Задание =
Подхватите приведенные ниже воспоминания о Саде и Театре Радости и продолжите их сразу после последнего предложения.

Исходный текст =
++++++

Я начала читать, вникая в каждое слово, что при моей занудливости и любви “поковыряться” в деталях, приводило к переписыванию целых глав словаря театра Патриса Пави, который мне дал на время Юра Юринский.
Помимо этого я стала подмастерьем. Ну, это отдельная история….
Я решила подшутить над Сашей Дулерайном, с которым тогда переписывалась, и, хотя и не
без задней мысли, начала подписывать свои письма: “Подмастерье Мастерской
Индивидуальной Режиссуры—Оксана Великолуг”
Могла ли я тогда мечтать, что действительно стану подмастерьем! Шутки шутками,
а
В каждой шутке есть доля правды!
Потом я узнала, что в мае 2001 года будет восьмая регенерация Сада, и мне сказали, что после этого все костюмы и декорации сдадут в музей Бахрушина.
Не знаю, правильно ли я поняла, но по тону говоривших, мне показалось, что Сад как бы закрывается. Я говорю “закрывается”, потому что умереть он не может, как известно.
Я решила, что если Сад и закроется, то идея его неуничтожима, и поэтому стала писать “Первый манифест Театра Радости”. Сначала мой театр назывался Театр Света, но, во-первых, я узнала, что во Франции есть Театр Солнца Ариан Мнушкин, а солнце и свет -- близкие понятия, а во-вторых, соотносясь с моим характером, я решила переименовать театр.
Таким образом, Сад, который был во мне,
принёс свои плоды!!
Теперь я хотела бы коснуться самой структуры игры.

++++++

Перечень данных =
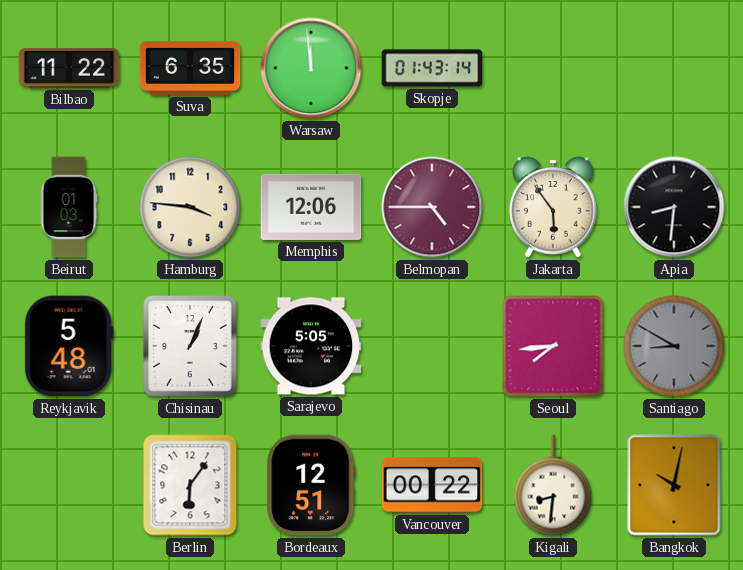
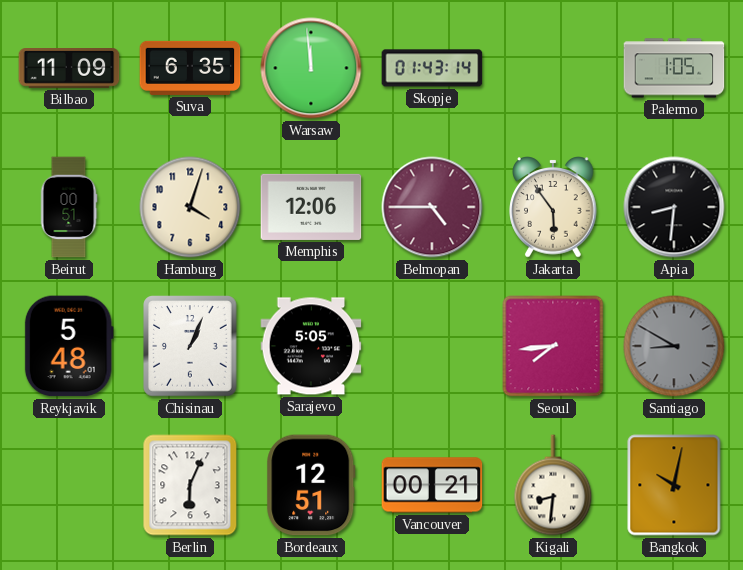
Bilbao: 11:22 -> 11:09
Palermo: none -> 1:05
Beirut: 01:03 -> 00:51
Hamburg: 3:46 -> 4:03
Berlin: 6:06 -> 6:04
Vancouver: 00:22 -> 00:21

++++++

Ответ =
Дело в том, что до вчерашнего дня я понятия не имела, как будут играть мои актёры. То есть я теоретически это представляла, но не более того.
А вчера случайно услышала, с каким надрывом пел Высоцкий…. Конечно, я с детства слышала и знала его песни, но, услышав этот надрыв вчера, я подумала: “Вот! Вот как должны они играть!”
А потом подумала: “Как же совместить радость и надрыв? Может это и есть Театр Жестокости? К чему же я пришла? К тому с чего начала…
Как же быть?
Получается радость, как жестокость, а жестокость, как жизнь..
Так что ли?
И я поняла, в чём дело. Искренность!! Вот это всё: и жизнь, и радость, и жестокость—это искренность! А остальное—ничто!
Актёр, прежде всего, должен быть искренен. Как ребёнок!
Что касается игры как таковой, то могу сказать только одно. Переход от грустного к смешному не должен быть виден зрителю Н И К А К!
Пусть зритель сам распознаёт, где ему
грустно, а где смешно.
3. Репертуар и работа режиссёра
--Классические пьесы не должны быть переделываемы, переписываемы. Может меняться стиль и манера игры, как мы это видим в Саду, однако, сам текст пьесы, должен остаться незыблемым.
Я наблюдаю одну любопытную черту человеческой природы.
Люди привыкли к определённому стереотипу, и когда кто-нибудь им показывает что-то отличное от этого стереотипа, они ужасно обижаются, и начинают защищать его так, будто именно они его и создали.
---Современные пьесы: Да! Трудновато драматургу в режиссёрском театре! Не позавидуешь!! Всё, что напишешь,—переделывают!!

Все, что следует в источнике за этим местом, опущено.